Long path gas cells are used to measure gas concentrations down to the single part per billion level. The longer the pathlength at a fixed concentration the more molecules the IR beam passes through. (See the discussion in the Short Path Gas Cell section.) In theory one will get ever increased IR absorption signals the longer the pathlength. In practice, there is the competing process of getting more noise as the IR signal is reduced by mirror reflection losses and losses due to scattering. The reasonable number of reflections in a multi pass gas cell is about 40 reflections with a standard White cell and 80 reflections using a modified Horn-Pinmentel gas cell design using a corner cube objective lens. The goal is to increase the absorption signal by increasing the pathlength at a rate faster than the noise (associated with IR signal losses) increases.
It is important to note that there becomes a trade off when the increased pathlength does not improve the signal to noise ratio of the IR bands of interest. That limit depends on the spectrometer energy output, gas cell design, gases of interest, and the sensitivity (D*) of the detector. Improved signal to noise ratio with increased pathlength usually requires using larger diameter mirrors and that requires larger volume gas cells. Many times larger volume gas cells is not a problem.
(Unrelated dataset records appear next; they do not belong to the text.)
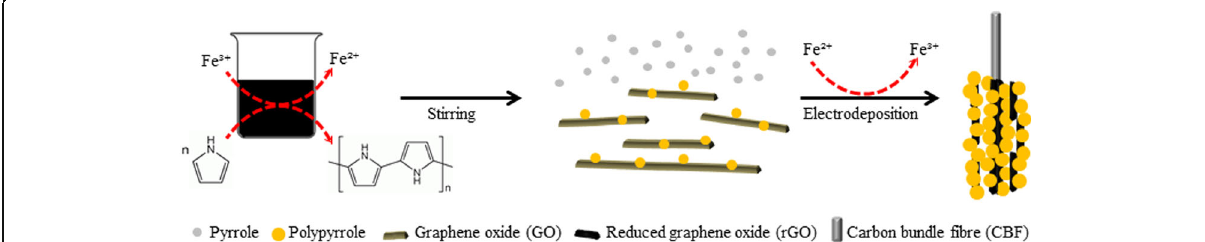
Scheme 1 Schematic diagram of the synthesis process of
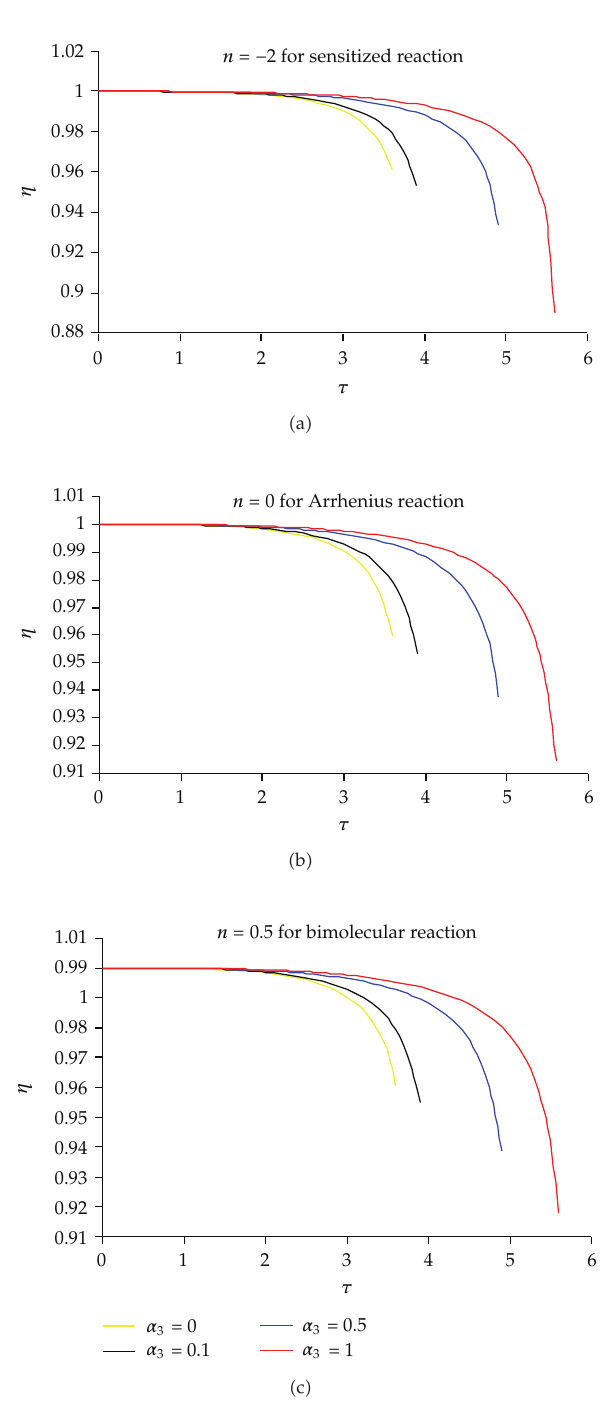
Figure 4: Variation of dimensionless combustible gas concentration with interphase heat exchange param- eters when n (cid:7) {− 2 , 0 , 0 . 5 }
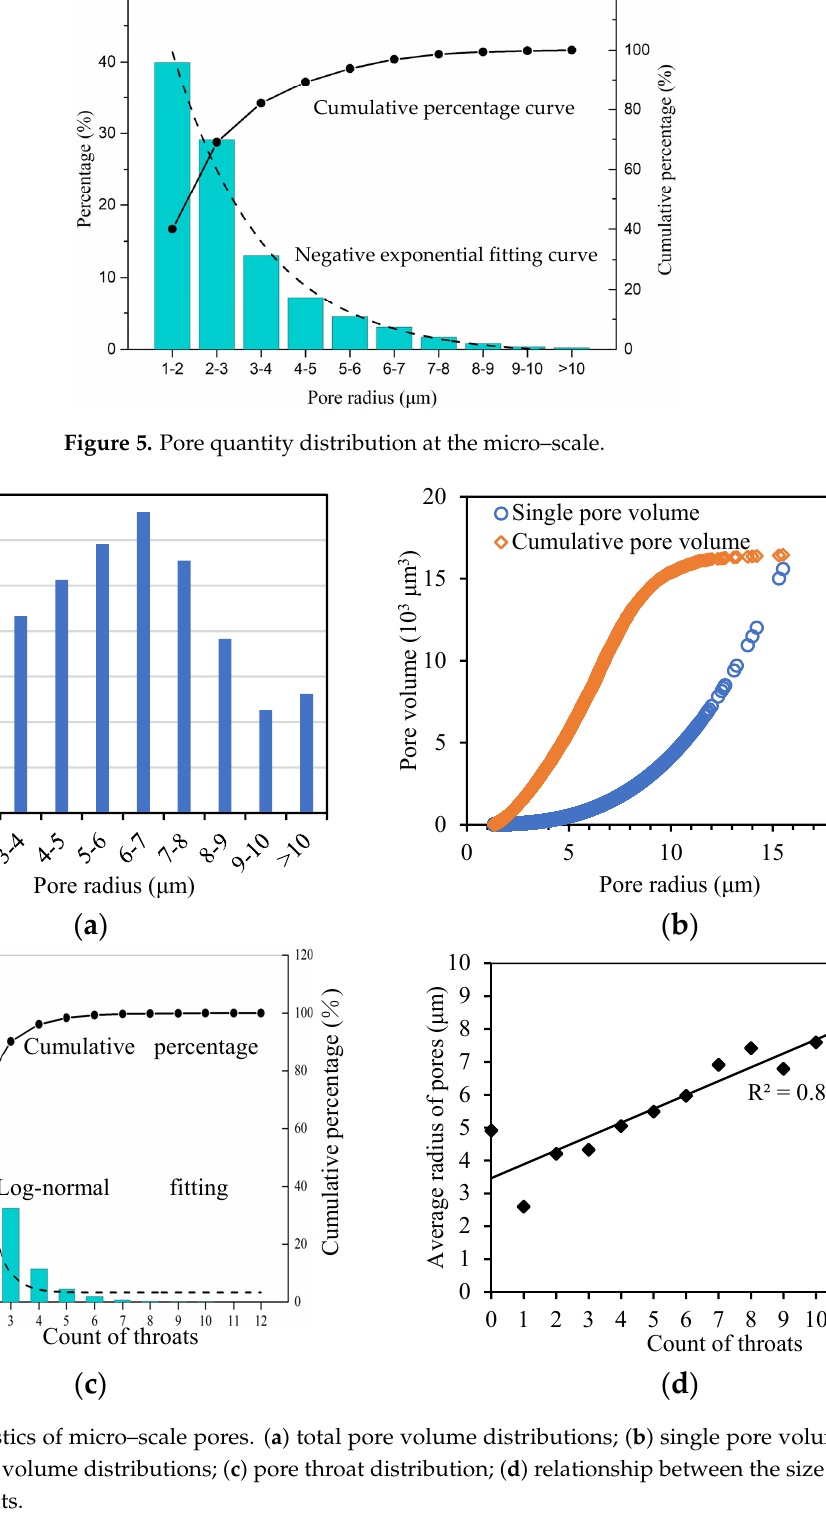
Figure 6. Characteristics of micro–scale pores. ( a ) total pore volume distributions; ( b ) single pore volume distributions and cumulative pore volume distributions; ( c ) pore throat distribution; ( d ) relationship between the size of pores and the number of pore throats.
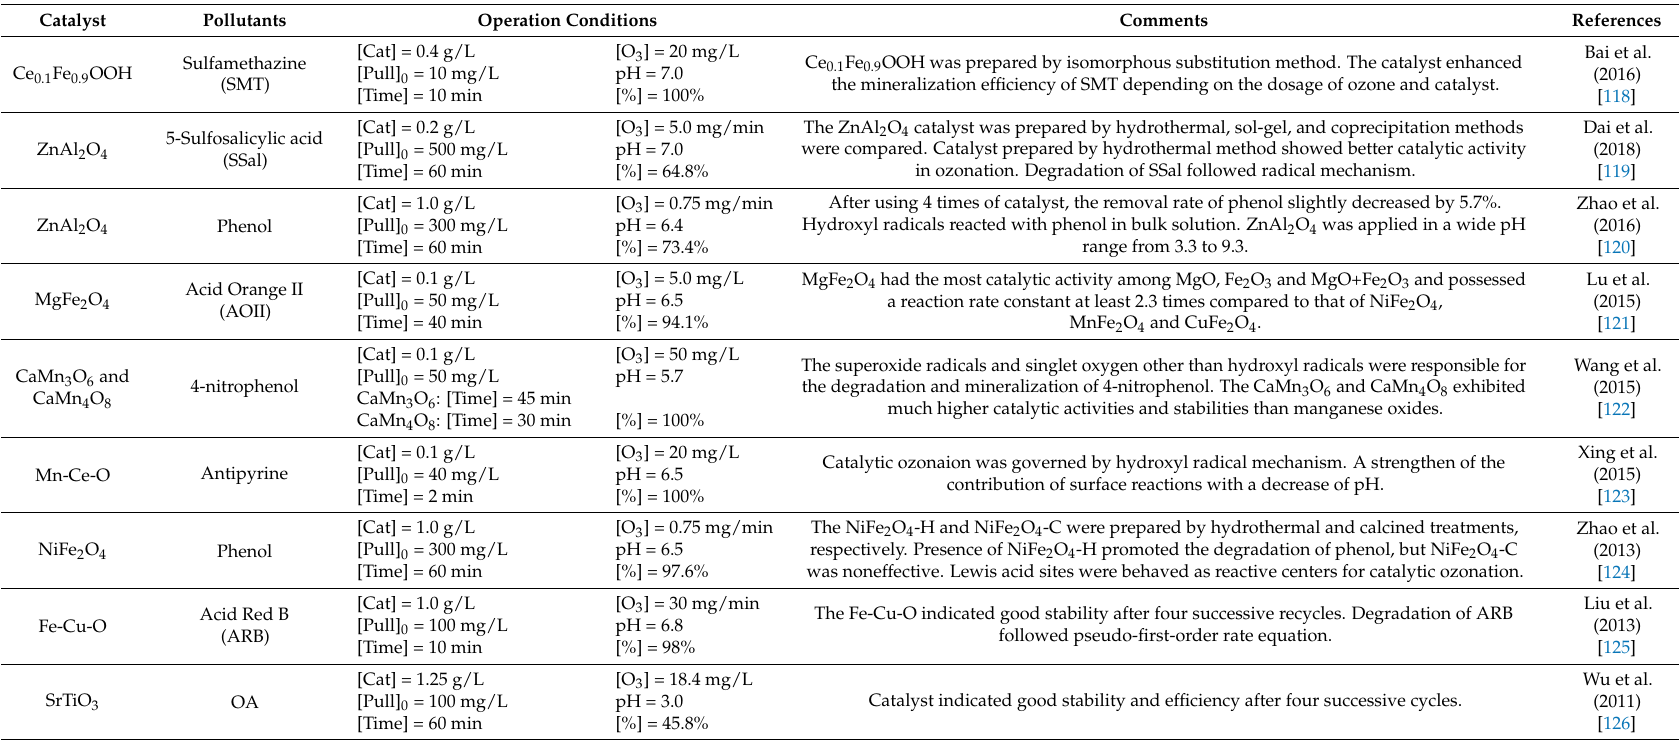
Table 8. Bimetallic oxides for catalytic ozonation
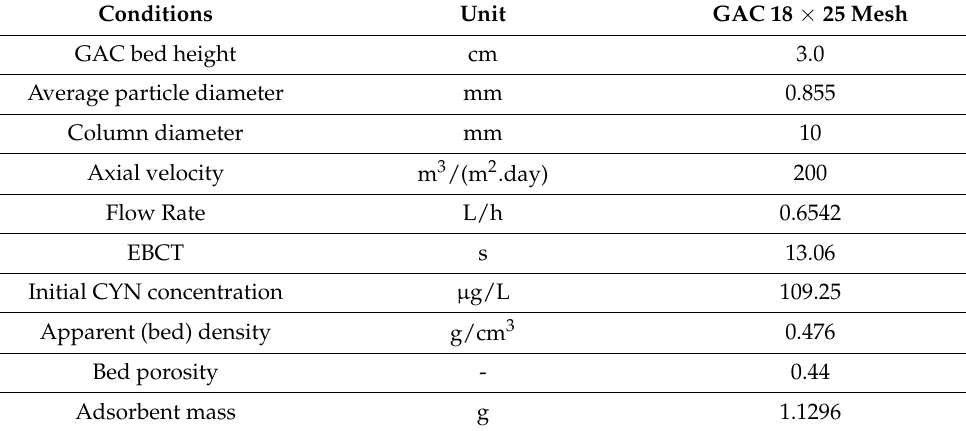
Table 1. SBA operating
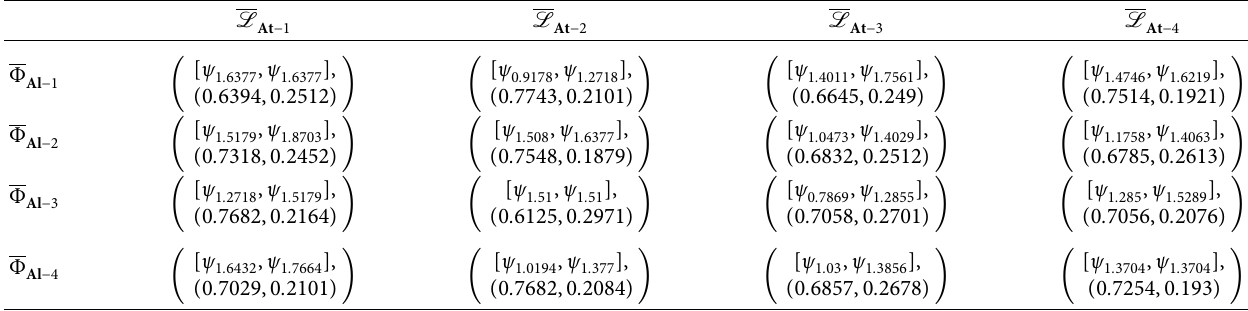
Table 14: Aggregated decision matrix of the expert by CIULWAHM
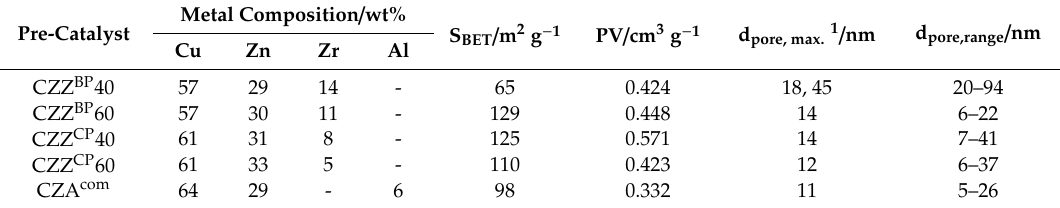
Table 1. Chemical composition, specific surface area (S BET ), pore volume (PV) and the maxima and ranges of the pore size distribution (d pore ) of the metal oxide pre-catalysts (Cu:Zn:Zr ratio in the precursor solution was 57:29:14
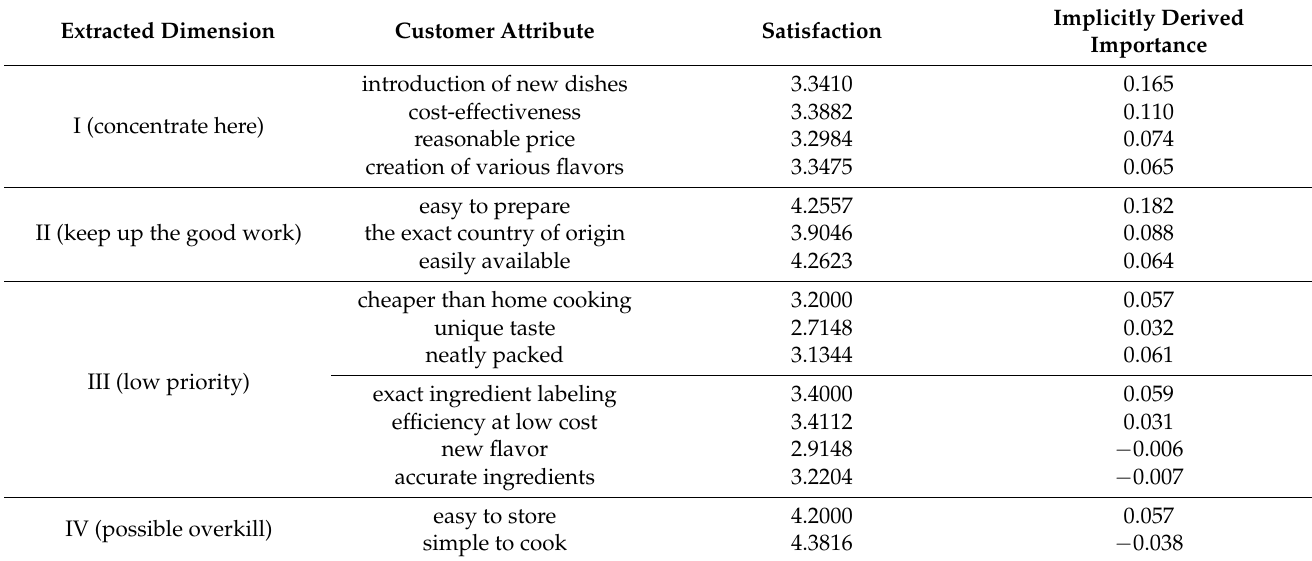
Table 6. Results of the modified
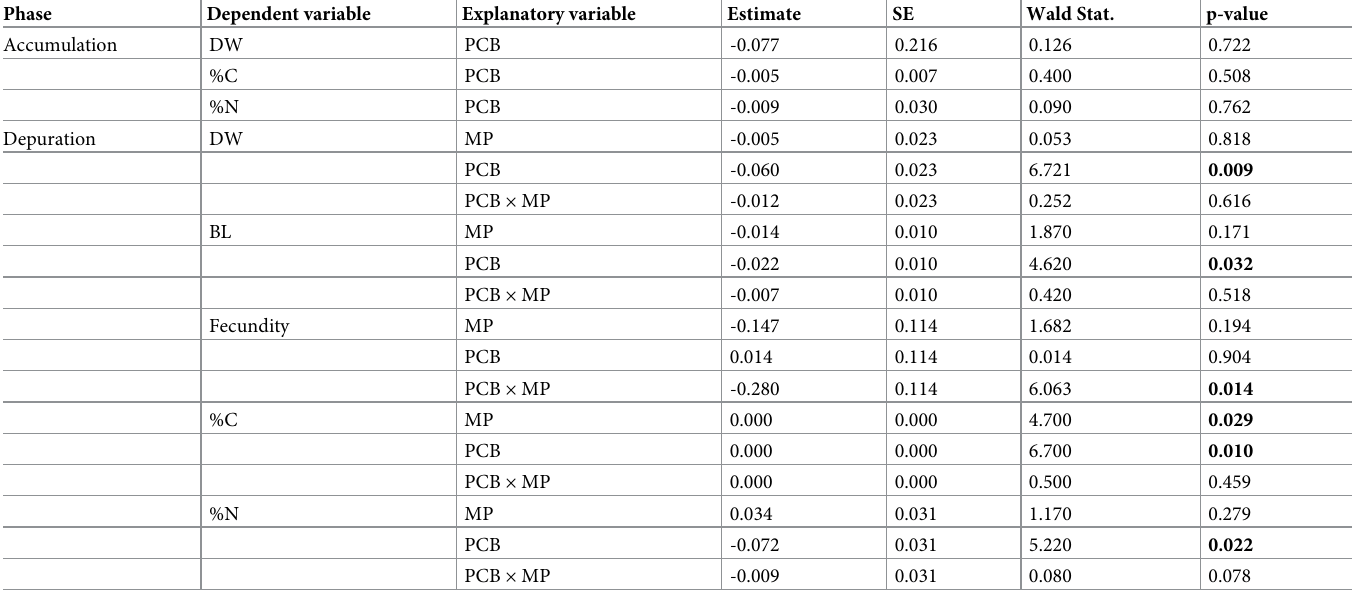
Table 2. Summary of generalized linear models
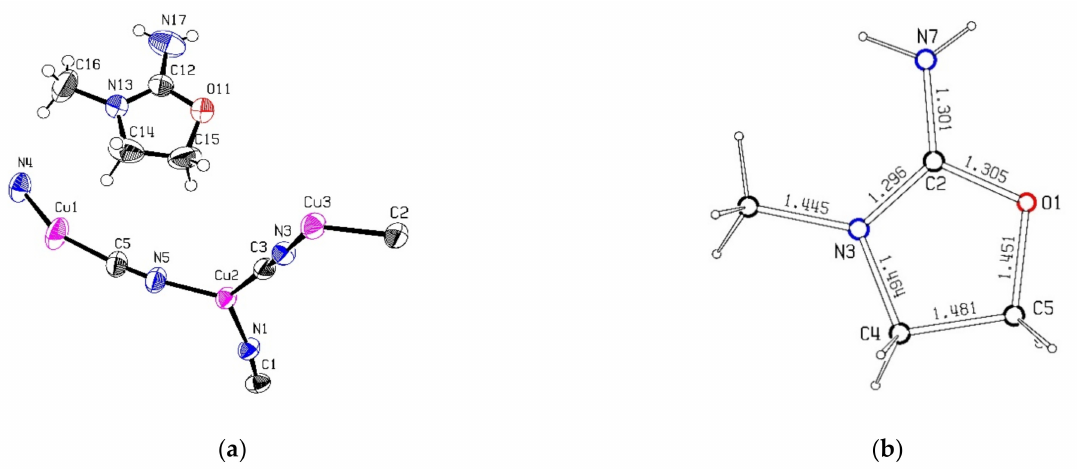
Figure 2. ( a ) Asymmetric unit for 1, showing thermal ellipsoids with 50% probability. Only one orientation of the disordered CN groups is shown. The CN groups C2 ≡ N2 and C4 ≡ N4 are each disordered about one of the inversion centers in the unit cell. ( b ) Bond lengths in the oxazolidin-2-iminium cation. Estimated standard deviations range from 0.004–0.007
Sometimes sample size is limit for a number of reasons such as that’s all there is (output from a GC or TGA) or the gas is very toxic or dangerous to have in large volumes. Othertimes (such as ambient air monitoring) there is plenty of sample volume available.
There are two physical dimensions that increase with longer pathlength. They are base path and diameter of the mirrors. The base path is the distance between the reflecting mirrors at each end of the gas cell. The longer the base path, the larger the mirrors need to be to capture the reflected IR images. Larger mirrors require larger gas cell diameter. These two dimensions (length and diameter) yield the volume of the cell. The larger volume cell requires larger volumes of sample gas. Smaller volume gas cells with longer pathlengths are possible, but the IR energy losses are greater producing higher noise thereby defeating the advantage of the longer pathlength. Well collimated optical beams such as what one obtains with lasers often can take advantage of long pathlengths and smaller volumes better than IR beams from FTIR spectrometers.
Typical White Cell.
The beam comes in one window (left) and reflects back and forth between the field mirror (left) on the input side and the objective mirror (right) on the other end of the gas cell. After each 4 passes the beam migrates across the top of the field mirror on the input side until it misses that mirror and exits through the exit window.
The field mirror on the above shows the migration of 40 passes of the IR beam in the gas cell. The IR beam comes in at the position marked 0 and exits at the position marked 40. The field mirror has the corners cut out to allow the IR beam to input and exit the gas cell.